:: EXTRACTED TEXT

The Porto Football Association (Portuguese: Associação de Futebol do Porto; abbreviated as AF Porto) is the district governing body for the all football and futsal competitions in the Portuguese district of Porto. It is also the regulator of the clubs registered in the district.

It was officially founded on 10 August 1912 by the initiative of F.C. Porto and Leixões S.C., who were immediately joined by many other clubs, including some from outside districts. Today it's the largest football district association in the country with 340 clubs and 19.796 athletes in all age categories, 750 referees and organises around 12.800 per season.

Below the Campeonato de Portugal (Portuguese third level) the competitions are organised at a district level (known in Portuguese as Distritais) with each District Association organising its competitions according to geographical and other factors. AF Porto runs a league competition with four divisions, at the fourth, fifth, sixth and seventh levels of the Portuguese football league system and a cup competition known as Taça AF Porto (since 2013–14). Taça AF Porto winners and Elite Division runner-ups earn a spot in the following season's Taça de Portugal.

Porto FA clubs in national leagues (2020–21)
Currently there are 17 Porto FA clubs playing in the national leagues (first, second and third levels of the Portuguese football league system. Aves, Boavista, Leça, Leixões, Paços de Ferreira, Penafiel, Porto, Rio Ave, Salgueiros, Tirsense, Trofense, Varzim, the forerunners to Felgueiras and the defunct Académico do Porto have competed in Primeira Liga, which at 14 clubs is the highest total for a District Association.

::::
:: PROVIDED RECORDS

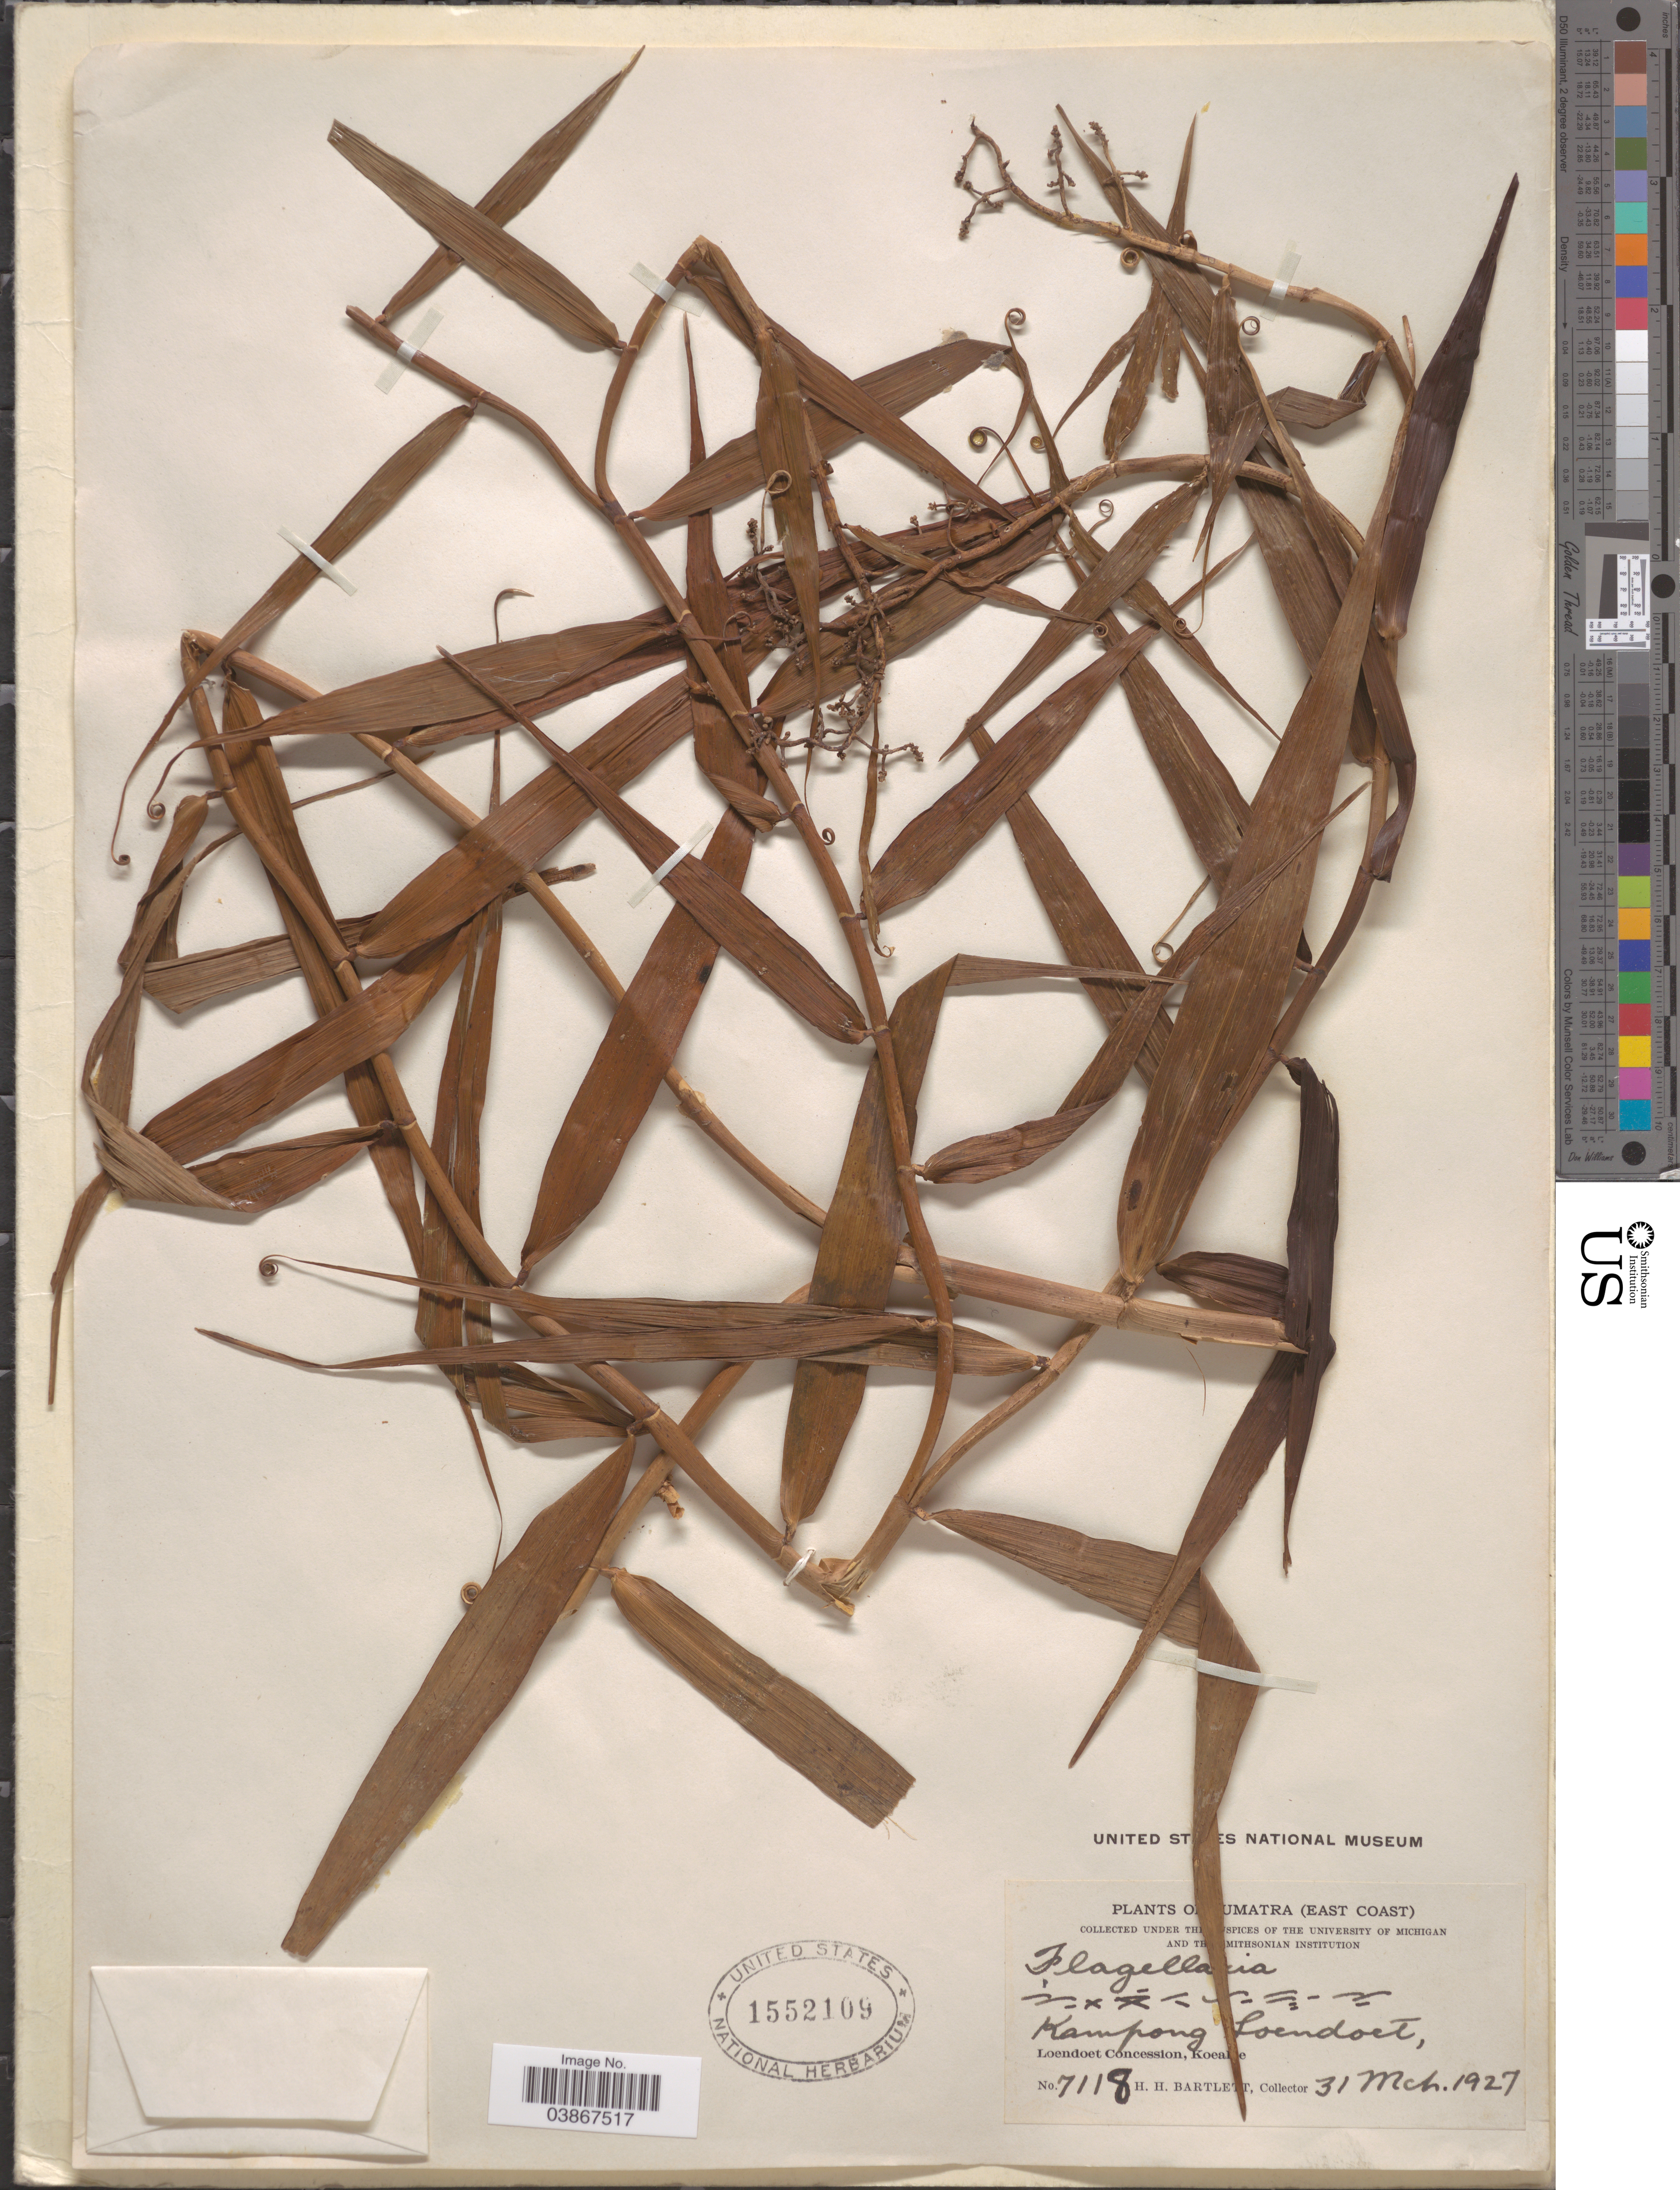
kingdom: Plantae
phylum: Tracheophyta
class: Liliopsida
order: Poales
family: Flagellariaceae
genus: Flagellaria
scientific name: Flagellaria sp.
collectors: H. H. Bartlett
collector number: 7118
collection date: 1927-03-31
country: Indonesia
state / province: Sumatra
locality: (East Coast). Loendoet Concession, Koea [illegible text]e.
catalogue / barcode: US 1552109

::::

* [EXERCISE INSTRUCTIONS]
• a. According to the Porto Football Association text, on what date was the association officially founded?
• b. Carry on the Porto Football Association text from its final sentence.

* [EXPECTED ANSWERS]
• a. 10 August 1912

• b.
Primeira Liga
 Boavista F.C.
 F.C. Porto
 Rio Ave F.C.
 F.C. Paços de Ferreira

LigaPro
 C.D. Aves
 F.C. Penafiel
 F.C. Porto B
 Leixões S.C.
 Varzim S.C.

Campeonato de Portugal
 A.R. São Martinho
 Amarante F.C.
 C.D. Trofense
 F.C. Felgueiras 1932
 F.C. Pedras Rubras
 Gondomar S.C.
 Leça F.C.
 S.C. Coimbrões
 U.S.C. Paredes
 C.F. Canelas 2010
 Valadares Gaia F.C.
 F.C. Tirsense
 S.C. Salgueiros

Current Championships (2020–21)
The AF Porto runs the following divisions:
 Elite Division (tier 4)
 Honour Division (tier 5)
 First Division (tier 6)
 Second Division (tier 7)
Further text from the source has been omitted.